Dalam menanamkan nilai kedisiplinan, kata Doni, wajib disertai visi moral. “Istilahnya,
fortiter in re, suaviter in modo. Tegas di dalam prinsip,” kata dia.
Reformasi secara keseluruhan dalam sekolah kedinasan menjadi tawaran terbaik. Meski dianggap tidak bermasalah, mewarnai padu padan di dalamnya tidak hanya bercorak militeristik makin tampak diperlukan.
“Kurikulum yang bisa menghaluskan budi sangat dibutuhkan,” kata Doni.
Mengapa berulang?
Sosiolog Universitas Indonesia (UI), Devi Rachmawati, mengatakan, kekerasan pendidikan memang tidak hanya terjadi dan ditemukan di Indonesia. Di negara-negara maju, hal serupa masih dianggap ancaman.
“Bedanya, negara maju mengawal proses penghapusan kekerasan secara serius. Misalnya, mendirikan lembaga riset khusus, atau menegaskan aturan terkait
College Hazing (perpeloncoan),” kata Devi, kepada
Metrotvnews.com, Kamis (12/1/2017).
Devi menceritakan, dari hasil riset yang terus dikembangkan itu, masyarakat luas diberitahukan tentang apa-apa yang boleh diwajarkan dan tidak dalam sebuah lembaga pendidikan. “Karena sebelumnya, ada riset menunjukan 44% anak AS tidak paham bahwa perpeloncoan dilarang,” kata dia.
Keseriusan negara lain dalam memberangus kekerasan ini ditunjukkan dengan frekuensi kejadian yang tidak berdekatan. Sementara di Indonesia, kasus itu bisa ditemukan hampir di setiap tahun pelajaran.
Baca: STIP Mengakui Kecolongan
“Sebut saja di Cornell University, peristiwa kekerasan terjadi pada 1873. Tapi, insiden serupa baru ditemukan lagi pada 2011 kemarin,” ujar dia.
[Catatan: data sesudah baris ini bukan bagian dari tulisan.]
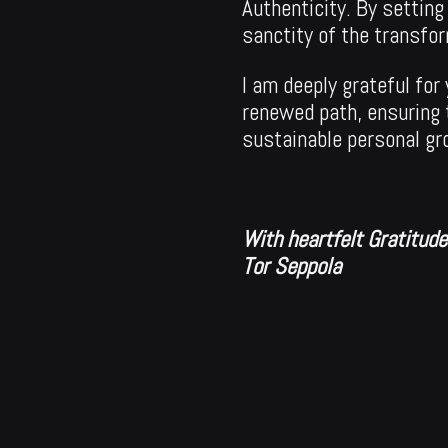
Authenticity. By setting
sanctity of the transfo
I am deeply grateful fo
renewed path, ensuring 
sustainable personal gr
With heartfelt Gratitud
Tor Seppola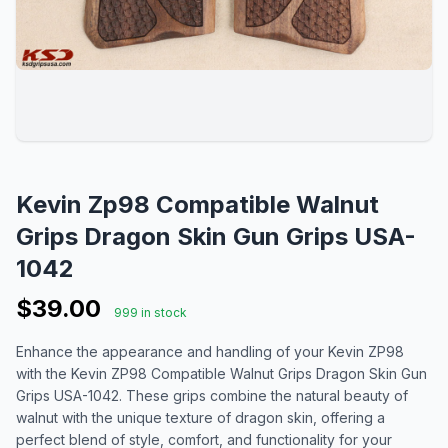
Kevin Zp98 Compatible Walnut
Grips Dragon Skin Gun Grips USA-
1042
$39.00
999 in stock
Enhance the appearance and handling of your Kevin ZP98
with the Kevin ZP98 Compatible Walnut Grips Dragon Skin Gun
Grips USA-1042. These grips combine the natural beauty of
walnut with the unique texture of dragon skin, offering a
perfect blend of style, comfort, and functionality for your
Faktor keberulangan perkara ini bisa juga disumbang calon korban. Misalnya, kekerasan demi kekerasan yang terjadi atas nama senioritas itu tidak lekas diadukan atau disuarakan sebelum fatal.
Korban cenderung diam. Karena dari sisi sosiologis ada pemahaman dari korban bahwa rasa sakit dari kekerasan itu cuma bersifat sementara, tidak seberapa dengan kenyamanan dan keindahan yang akan diperoleh setelah bergabung, naik tingkat, atau mendapatkan identitas. “Ini yang kemudian membuatnya terus berulang. Seperti dendam,” kata Devi.